[START Document excerpt]
# Delete Thread?



## what_to_do_09

How can I delete a thread/forum posting that I posted? I clicked edit, but can't see anything offering the option to delete.


----------



## Chris H.

At the top right, there should be a link that says "Thread Tools," see if there is an option to "Delete Thread." If so, that should do it. 

If it's not showing up I may need to adjust forum permissions.


----------



## Chris H.

I just checked, and reset the permissions so that registered users and members can delete their own threads now. Sorry it was not an option before.


----------



## calvin

I would also like to remove a thread but after clicking on thread tools I do not see the option to remove.Your help would appreciated.
thank you.
_Posted via Mobile Device_


----------



## Chris H.

If it's one you started, you should be able to delete it by deleting the first post, then the entire thread will be deleted:

http://talkaboutmarriage.com/technical-difficulties/30565-how-delete-posts.html


----------



## Almostrecovered

How can I delete other people's threads?
[END Document excerpt]
*What this exercise asks*
a - Please reproduce the forum thread about deleting threads, copying everything from "At the top right, there" down to "an option before.".
b - Write the next part of the forum thread about deleting threads, picking up right after its last post.
[START Raw records]
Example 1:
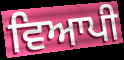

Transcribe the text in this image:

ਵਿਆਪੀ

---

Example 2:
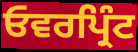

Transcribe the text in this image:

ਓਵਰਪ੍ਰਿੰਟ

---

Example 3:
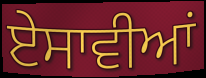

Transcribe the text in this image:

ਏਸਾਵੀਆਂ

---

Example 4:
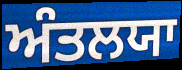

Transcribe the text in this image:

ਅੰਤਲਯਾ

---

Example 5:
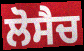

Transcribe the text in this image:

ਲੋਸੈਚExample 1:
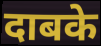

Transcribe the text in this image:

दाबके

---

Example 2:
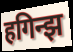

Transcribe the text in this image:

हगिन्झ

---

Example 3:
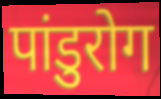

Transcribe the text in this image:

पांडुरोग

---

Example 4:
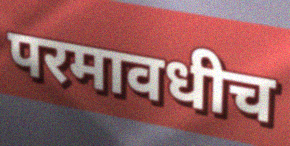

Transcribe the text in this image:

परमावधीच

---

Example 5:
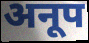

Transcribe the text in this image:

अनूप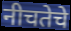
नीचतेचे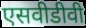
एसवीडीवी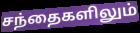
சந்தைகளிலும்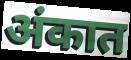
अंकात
[END Raw records]
[START Raw records]
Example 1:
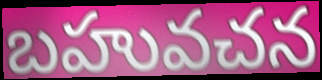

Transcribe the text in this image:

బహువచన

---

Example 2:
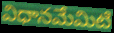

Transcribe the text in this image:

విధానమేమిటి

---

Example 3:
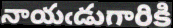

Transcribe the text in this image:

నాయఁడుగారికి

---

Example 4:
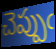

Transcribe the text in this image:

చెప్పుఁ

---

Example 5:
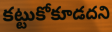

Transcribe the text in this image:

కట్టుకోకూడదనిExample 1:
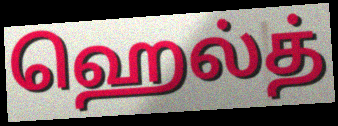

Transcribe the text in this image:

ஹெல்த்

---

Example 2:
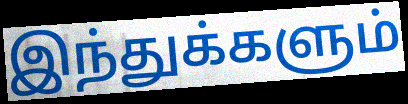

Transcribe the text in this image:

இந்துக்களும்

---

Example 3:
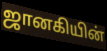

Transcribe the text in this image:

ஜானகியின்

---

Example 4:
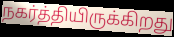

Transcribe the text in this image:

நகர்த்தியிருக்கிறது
[END Raw records]
*Answers per task*
a -
At the top right, there should be a link that says "Thread Tools," see if there is an option to "Delete Thread." If so, that should do it. 

If it's not showing up I may need to adjust forum permissions.


----------



## Chris H.

I just checked, and reset the permissions so that registered users and members can delete their own threads now. Sorry it was not an option before.

b -
_Posted via Mobile Device_


----------



## 2nd_t!me iz_best

Almostrecovered said:


> How can I delete other people's threads?
> _Posted via Mobile Device_


or at least their posts i dont like or agree with.


----------



## pidge70

Almostrecovered said:


> How can I delete other people's threads?
> _Posted via Mobile Device_


:rofl:
_Posted via Mobile Device_


----------



## Homemaker_Numero_Uno

pidge70 said:


> :rofl:
> _Posted via Mobile Device_


Now you know why people use the quote button.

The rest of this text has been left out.